Extract provided.
- Opening Delimiter -

0 #3 Ana P 2014-10-23 19:22
How does our future look if we clean up black economy and tackle corruption to the bone?! :)
+1 #2 Dilwyn 2014-10-23 10:32
Let us be clear that it is primarily Portuguese banks buying up Portuguese state debt ! The ECB has been aware of this for a long time.

It was a totally crazed policy dreamt up by unworldly economists that avoided heavyweight EU countries having to stump up the money to save the basket cases.

And it now means Portuguese banks that are already rated as rubbish will have their portfolio's reduced yet further. Apparently Millenium BCP will be one PT bank to fail the stress tests.

Therefore any haircut will be carried by already fatally weak Portuguese banks !!! How many of them will have shareholders agitating for a take over by a foreign bank ??

But then Portugal caused the problem by not being open and competitive in the first place ... and still has an absurdly overblown local administration mafia holding back development and costing unnecessary billions.

- Closing Delimiter -

Data shown.
- Opening Delimiter -

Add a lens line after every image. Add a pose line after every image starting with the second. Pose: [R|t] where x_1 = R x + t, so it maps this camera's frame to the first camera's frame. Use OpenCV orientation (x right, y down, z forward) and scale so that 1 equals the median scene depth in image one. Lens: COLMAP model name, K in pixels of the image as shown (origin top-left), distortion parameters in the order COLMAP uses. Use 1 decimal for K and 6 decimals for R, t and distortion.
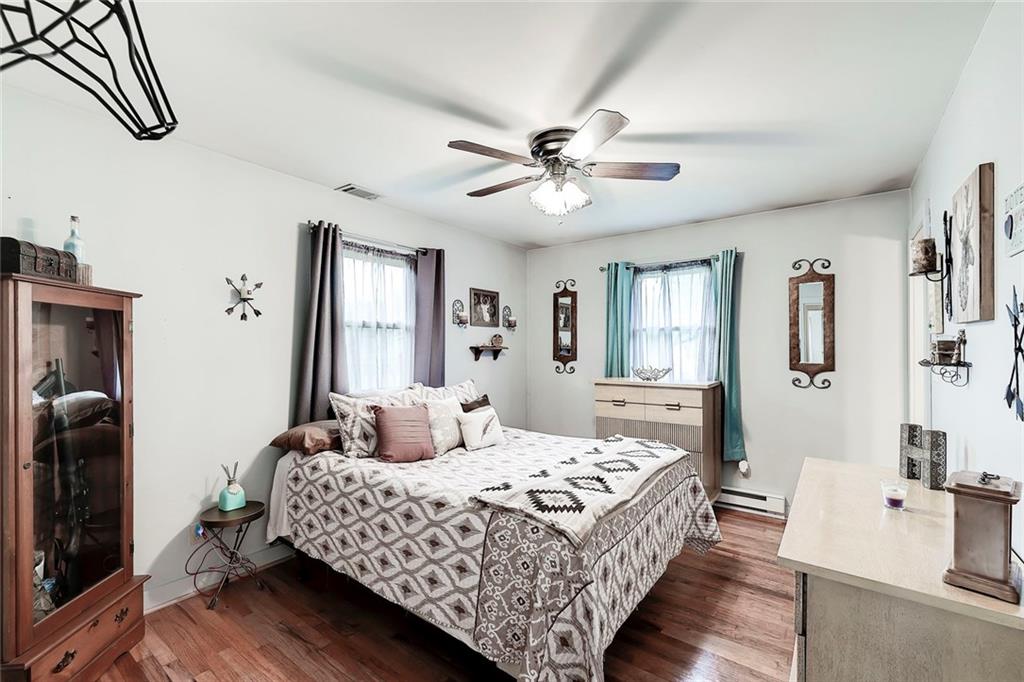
lens RADIAL K [[447.4, 0, 502.4], [0, 447.4, 347.3], [0, 0, 1]] dist [0.001615, -0.000027]
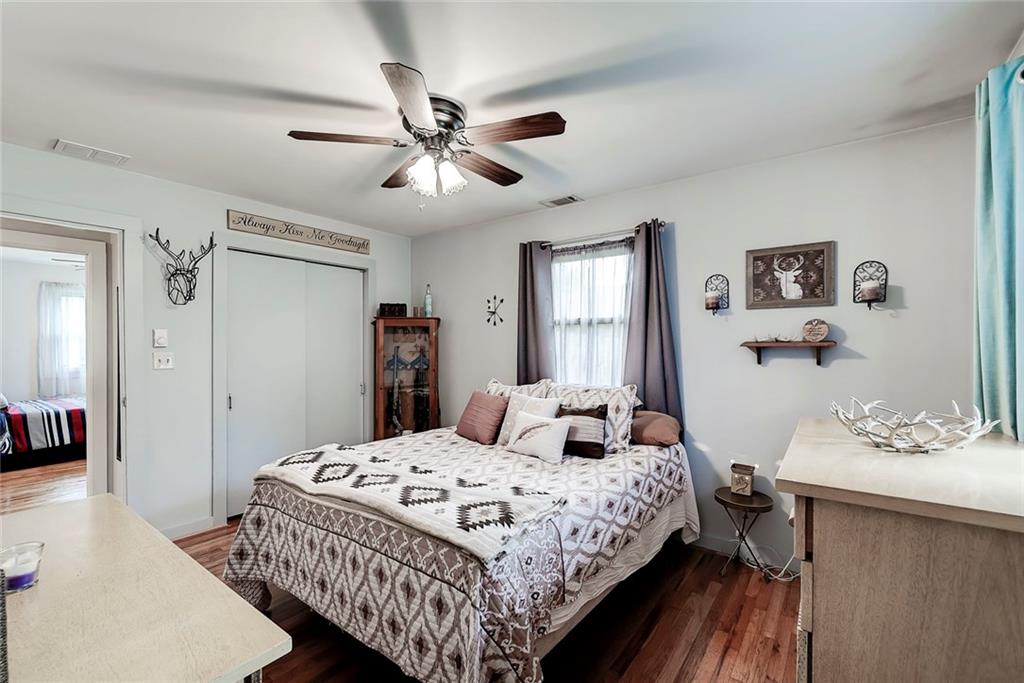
lens RADIAL K [[447.4, 0, 502.4], [0, 447.4, 347.8], [0, 0, 1]] dist [0.001615, -0.000027]
pose [[-0.017302, 0.008798, -0.999812, 0.704040], [0.002360, 0.999959, 0.008758, 0.000301], [0.999848, -0.002208, -0.017323, 0.795354]]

- Closing Delimiter -

Activities.
1. In the comment thread about Portuguese banks and state debt, which Portuguese bank is said to be one that will fail the stress tests?
2. Decide whether each statement agrees with the comment thread about Portuguese banks and state debt: (a) Portuguese banks are the main buyers of Portuguese state debt; (b) the ECB learned only recently who was buying Portuguese state debt; (c) Portugal's local administration is described as lean and efficient.
3. Carry on the comment thread about Portuguese banks and state debt from its last line.

Outputs in order.
1. Millenium BCP.

2.
(a) Yes: "it is primarily Portuguese banks buying up Portuguese state debt"
(b) No: "The ECB has been aware of this for a long time."
(c) No: "an absurdly overblown local administration mafia holding back development and costing unnecessary billions"

3.
So demonstrating a willingness to continue to transform the economy and the state machine ... is still far off in the future !!
+1 #1 Peter Booker 2014-10-23 06:52
This man has a wonderful way with words. But his meaning is that creditors can no longer be sure that the original terms of their lending will be honoured. They will not get their money back.

I have always wondered why people or institutions lend money to a country like Portugal, which is clearly not cleaning up its act, and whose national debt is steadily increasing. And yet there have been queues to buy Portuguese government bonds. I am still puzzled.